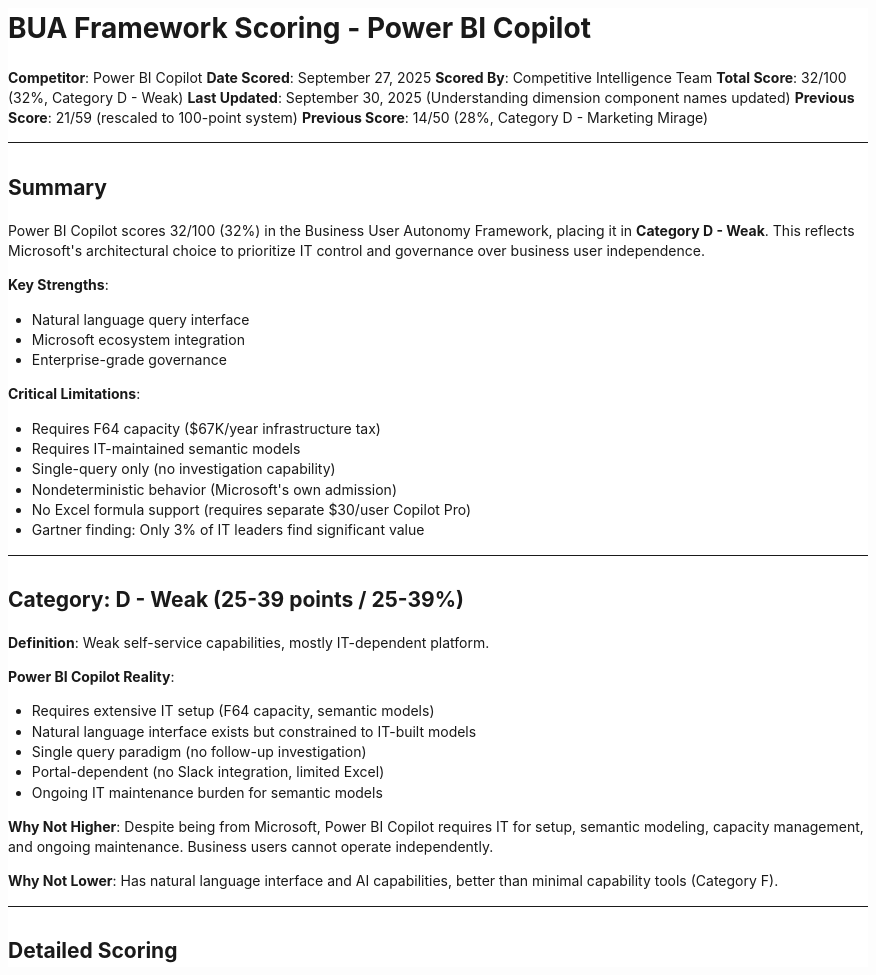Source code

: # BUA Framework Scoring - Power BI Copilot

**Competitor**: Power BI Copilot
**Date Scored**: September 27, 2025
**Scored By**: Competitive Intelligence Team
**Total Score**: 32/100 (32%, Category D - Weak)
**Last Updated**: September 30, 2025 (Understanding dimension component names updated)
**Previous Score**: 21/59 (rescaled to 100-point system)
**Previous Score**: 14/50 (28%, Category D - Marketing Mirage)

---

## Summary

Power BI Copilot scores 32/100 (32%) in the Business User Autonomy Framework, placing it in **Category D - Weak**. This reflects Microsoft's architectural choice to prioritize IT control and governance over business user independence.

**Key Strengths**:
- Natural language query interface
- Microsoft ecosystem integration
- Enterprise-grade governance

**Critical Limitations**:
- Requires F64 capacity ($67K/year infrastructure tax)
- Requires IT-maintained semantic models
- Single-query only (no investigation capability)
- Nondeterministic behavior (Microsoft's own admission)
- No Excel formula support (requires separate $30/user Copilot Pro)
- Gartner finding: Only 3% of IT leaders find significant value

---

## Category: D - Weak (25-39 points / 25-39%)

**Definition**: Weak self-service capabilities, mostly IT-dependent platform.

**Power BI Copilot Reality**:
- Requires extensive IT setup (F64 capacity, semantic models)
- Natural language interface exists but constrained to IT-built models
- Single query paradigm (no follow-up investigation)
- Portal-dependent (no Slack integration, limited Excel)
- Ongoing IT maintenance burden for semantic models

**Why Not Higher**: Despite being from Microsoft, Power BI Copilot requires IT for setup, semantic modeling, capacity management, and ongoing maintenance. Business users cannot operate independently.

**Why Not Lower**: Has natural language interface and AI capabilities, better than minimal capability tools (Category F).

---

## Detailed Scoring
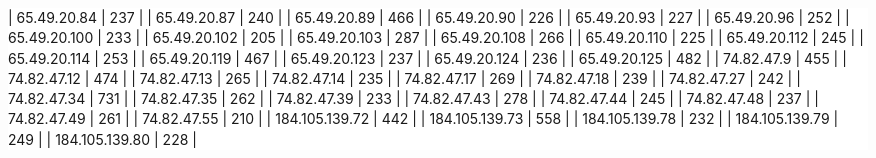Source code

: | 65.49.20.84 | 237 |
| 65.49.20.87 | 240 |
| 65.49.20.89 | 466 |
| 65.49.20.90 | 226 |
| 65.49.20.93 | 227 |
| 65.49.20.96 | 252 |
| 65.49.20.100 | 233 |
| 65.49.20.102 | 205 |
| 65.49.20.103 | 287 |
| 65.49.20.108 | 266 |
| 65.49.20.110 | 225 |
| 65.49.20.112 | 245 |
| 65.49.20.114 | 253 |
| 65.49.20.119 | 467 |
| 65.49.20.123 | 237 |
| 65.49.20.124 | 236 |
| 65.49.20.125 | 482 |
| 74.82.47.9 | 455 |
| 74.82.47.12 | 474 |
| 74.82.47.13 | 265 |
| 74.82.47.14 | 235 |
| 74.82.47.17 | 269 |
| 74.82.47.18 | 239 |
| 74.82.47.27 | 242 |
| 74.82.47.34 | 731 |
| 74.82.47.35 | 262 |
| 74.82.47.39 | 233 |
| 74.82.47.43 | 278 |
| 74.82.47.44 | 245 |
| 74.82.47.48 | 237 |
| 74.82.47.49 | 261 |
| 74.82.47.55 | 210 |
| 184.105.139.72 | 442 |
| 184.105.139.73 | 558 |
| 184.105.139.78 | 232 |
| 184.105.139.79 | 249 |
| 184.105.139.80 | 228 |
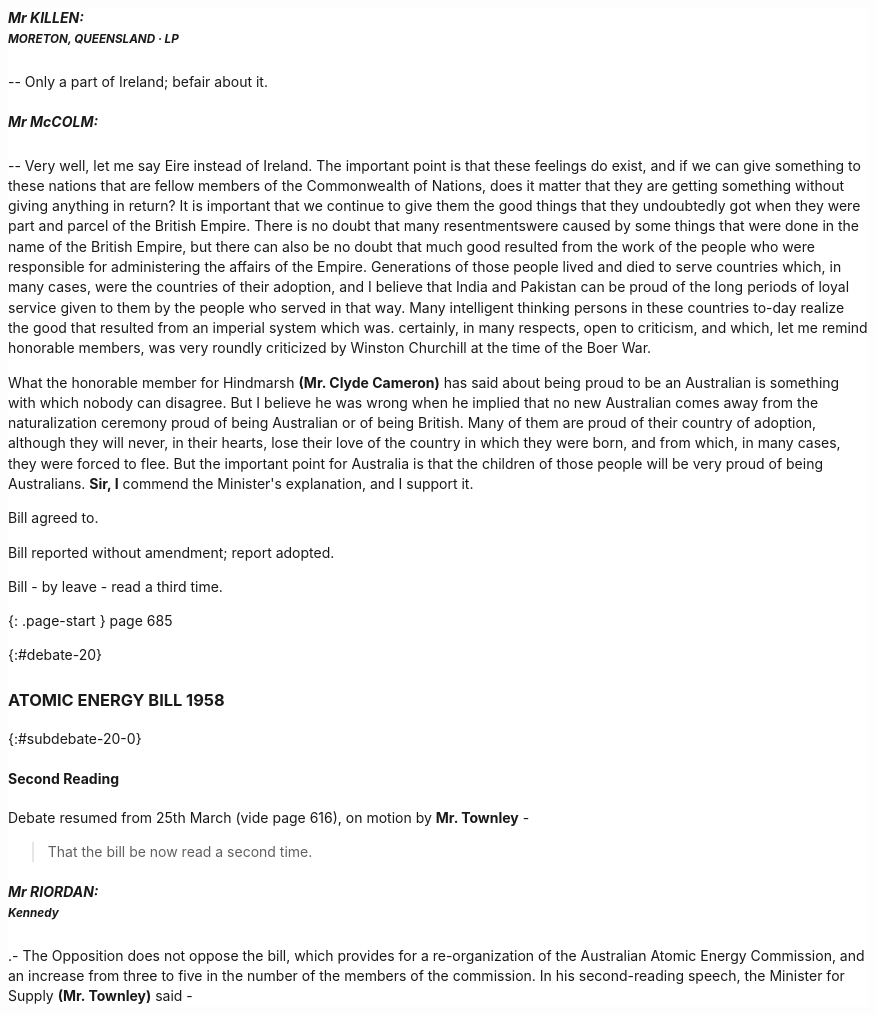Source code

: ##### Mr KILLEN:<br><small class="text-muted">MORETON, QUEENSLAND &middot; LP</small>

-- Only a part of Ireland; befair about it. 

##### Mr McCOLM:

-- Very well, let me say Eire instead of Ireland. The important point is that these feelings do exist, and if we can give something to these nations that are fellow members of the Commonwealth of Nations, does it matter that they are getting something without giving anything in return? It is important that we continue to give them the good things that they undoubtedly got when they were part and parcel of the British Empire. There is no doubt that many resentmentswere caused by some things that were done in the name of the British Empire, but there can also be no doubt that much good resulted from the work of the people who were responsible for administering the affairs of the Empire. Generations  of  those people lived and died to serve countries which, in many cases, were the countries of their adoption, and I believe that India and Pakistan can be proud of the long periods of loyal service given to them by the people who served in that way. Many intelligent thinking persons in these countries to-day realize the good that resulted from an imperial system which was. certainly, in many respects, open  to  criticism, and which, let me remind honorable members, was very roundly criticized by Winston Churchill at the time of the Boer War. 

What the honorable member for Hindmarsh  **(Mr. Clyde Cameron)**  has said about being proud to be an Australian is something with which nobody can disagree. But I believe he was wrong when he implied that no new Australian comes away from the naturalization ceremony proud of being Australian or of being British. Many  of  them are proud of their country of adoption, although they will never, in their hearts, lose their love of the country in which they were born, and from which, in many cases, they were forced to flee. But the important point for Australia is that the children of those people will be very proud of being Australians.  **Sir, I**  commend the Minister's explanation, and I support it. 

Bill agreed to. 

Bill reported without amendment; report adopted. 

Bill - by leave - read a third time. 

{: .page-start }
page 685

{:#debate-20}
### ATOMIC ENERGY BILL 1958

{:#subdebate-20-0}
#### Second Reading

Debate resumed from 25th March (vide page 616), on motion by  **Mr. Townley**  - 

  >That the  bill  be now read a second time. 

##### Mr RIORDAN:<br><small class="text-muted">Kennedy</small>

.- The Opposition does not oppose the bill, which provides for a re-organization of the Australian Atomic Energy Commission, and an increase from three to five in the number of the members of the commission. In his second-reading speech, the Minister for Supply  **(Mr. Townley)**  said - 
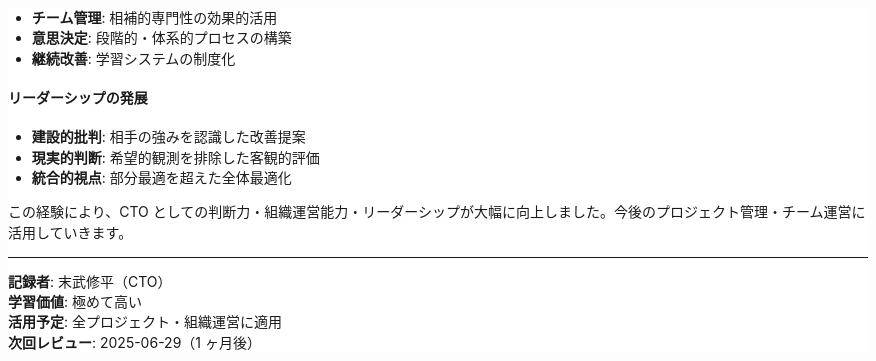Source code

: - **チーム管理**: 相補的専門性の効果的活用
- **意思決定**: 段階的・体系的プロセスの構築
- **継続改善**: 学習システムの制度化

#### **リーダーシップの発展**

- **建設的批判**: 相手の強みを認識した改善提案
- **現実的判断**: 希望的観測を排除した客観的評価
- **統合的視点**: 部分最適を超えた全体最適化

この経験により、CTO としての判断力・組織運営能力・リーダーシップが大幅に向上しました。今後のプロジェクト管理・チーム運営に活用していきます。

---

**記録者**: 末武修平（CTO）  
**学習価値**: 極めて高い  
**活用予定**: 全プロジェクト・組織運営に適用  
**次回レビュー**: 2025-06-29（1 ヶ月後）

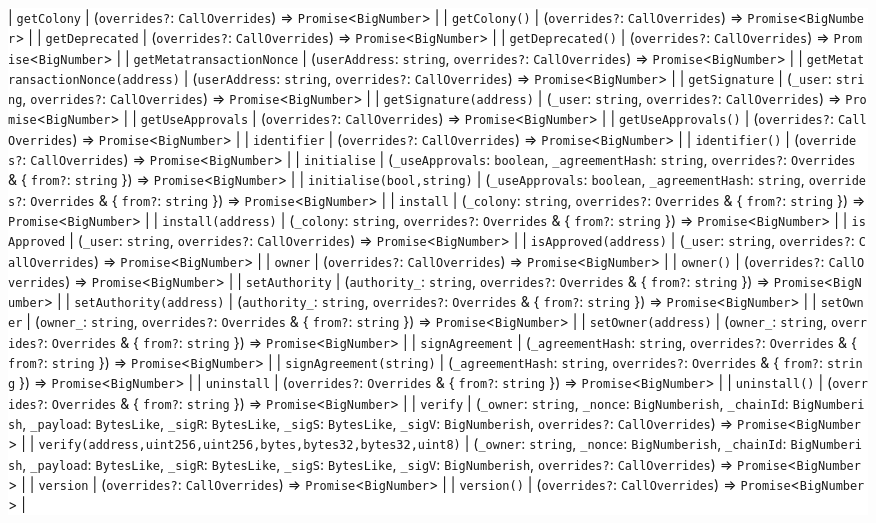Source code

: | `getColony` | (`overrides?`: `CallOverrides`) => `Promise`<`BigNumber`\> |
| `getColony()` | (`overrides?`: `CallOverrides`) => `Promise`<`BigNumber`\> |
| `getDeprecated` | (`overrides?`: `CallOverrides`) => `Promise`<`BigNumber`\> |
| `getDeprecated()` | (`overrides?`: `CallOverrides`) => `Promise`<`BigNumber`\> |
| `getMetatransactionNonce` | (`userAddress`: `string`, `overrides?`: `CallOverrides`) => `Promise`<`BigNumber`\> |
| `getMetatransactionNonce(address)` | (`userAddress`: `string`, `overrides?`: `CallOverrides`) => `Promise`<`BigNumber`\> |
| `getSignature` | (`_user`: `string`, `overrides?`: `CallOverrides`) => `Promise`<`BigNumber`\> |
| `getSignature(address)` | (`_user`: `string`, `overrides?`: `CallOverrides`) => `Promise`<`BigNumber`\> |
| `getUseApprovals` | (`overrides?`: `CallOverrides`) => `Promise`<`BigNumber`\> |
| `getUseApprovals()` | (`overrides?`: `CallOverrides`) => `Promise`<`BigNumber`\> |
| `identifier` | (`overrides?`: `CallOverrides`) => `Promise`<`BigNumber`\> |
| `identifier()` | (`overrides?`: `CallOverrides`) => `Promise`<`BigNumber`\> |
| `initialise` | (`_useApprovals`: `boolean`, `_agreementHash`: `string`, `overrides?`: `Overrides` & { `from?`: `string`  }) => `Promise`<`BigNumber`\> |
| `initialise(bool,string)` | (`_useApprovals`: `boolean`, `_agreementHash`: `string`, `overrides?`: `Overrides` & { `from?`: `string`  }) => `Promise`<`BigNumber`\> |
| `install` | (`_colony`: `string`, `overrides?`: `Overrides` & { `from?`: `string`  }) => `Promise`<`BigNumber`\> |
| `install(address)` | (`_colony`: `string`, `overrides?`: `Overrides` & { `from?`: `string`  }) => `Promise`<`BigNumber`\> |
| `isApproved` | (`_user`: `string`, `overrides?`: `CallOverrides`) => `Promise`<`BigNumber`\> |
| `isApproved(address)` | (`_user`: `string`, `overrides?`: `CallOverrides`) => `Promise`<`BigNumber`\> |
| `owner` | (`overrides?`: `CallOverrides`) => `Promise`<`BigNumber`\> |
| `owner()` | (`overrides?`: `CallOverrides`) => `Promise`<`BigNumber`\> |
| `setAuthority` | (`authority_`: `string`, `overrides?`: `Overrides` & { `from?`: `string`  }) => `Promise`<`BigNumber`\> |
| `setAuthority(address)` | (`authority_`: `string`, `overrides?`: `Overrides` & { `from?`: `string`  }) => `Promise`<`BigNumber`\> |
| `setOwner` | (`owner_`: `string`, `overrides?`: `Overrides` & { `from?`: `string`  }) => `Promise`<`BigNumber`\> |
| `setOwner(address)` | (`owner_`: `string`, `overrides?`: `Overrides` & { `from?`: `string`  }) => `Promise`<`BigNumber`\> |
| `signAgreement` | (`_agreementHash`: `string`, `overrides?`: `Overrides` & { `from?`: `string`  }) => `Promise`<`BigNumber`\> |
| `signAgreement(string)` | (`_agreementHash`: `string`, `overrides?`: `Overrides` & { `from?`: `string`  }) => `Promise`<`BigNumber`\> |
| `uninstall` | (`overrides?`: `Overrides` & { `from?`: `string`  }) => `Promise`<`BigNumber`\> |
| `uninstall()` | (`overrides?`: `Overrides` & { `from?`: `string`  }) => `Promise`<`BigNumber`\> |
| `verify` | (`_owner`: `string`, `_nonce`: `BigNumberish`, `_chainId`: `BigNumberish`, `_payload`: `BytesLike`, `_sigR`: `BytesLike`, `_sigS`: `BytesLike`, `_sigV`: `BigNumberish`, `overrides?`: `CallOverrides`) => `Promise`<`BigNumber`\> |
| `verify(address,uint256,uint256,bytes,bytes32,bytes32,uint8)` | (`_owner`: `string`, `_nonce`: `BigNumberish`, `_chainId`: `BigNumberish`, `_payload`: `BytesLike`, `_sigR`: `BytesLike`, `_sigS`: `BytesLike`, `_sigV`: `BigNumberish`, `overrides?`: `CallOverrides`) => `Promise`<`BigNumber`\> |
| `version` | (`overrides?`: `CallOverrides`) => `Promise`<`BigNumber`\> |
| `version()` | (`overrides?`: `CallOverrides`) => `Promise`<`BigNumber`\> |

● Exercise goal
When a line above includes the word "query", please list that line.

● Exercise answer
- Natural language query interface
- Single-query only (no investigation capability)
- Single query paradigm (no follow-up investigation)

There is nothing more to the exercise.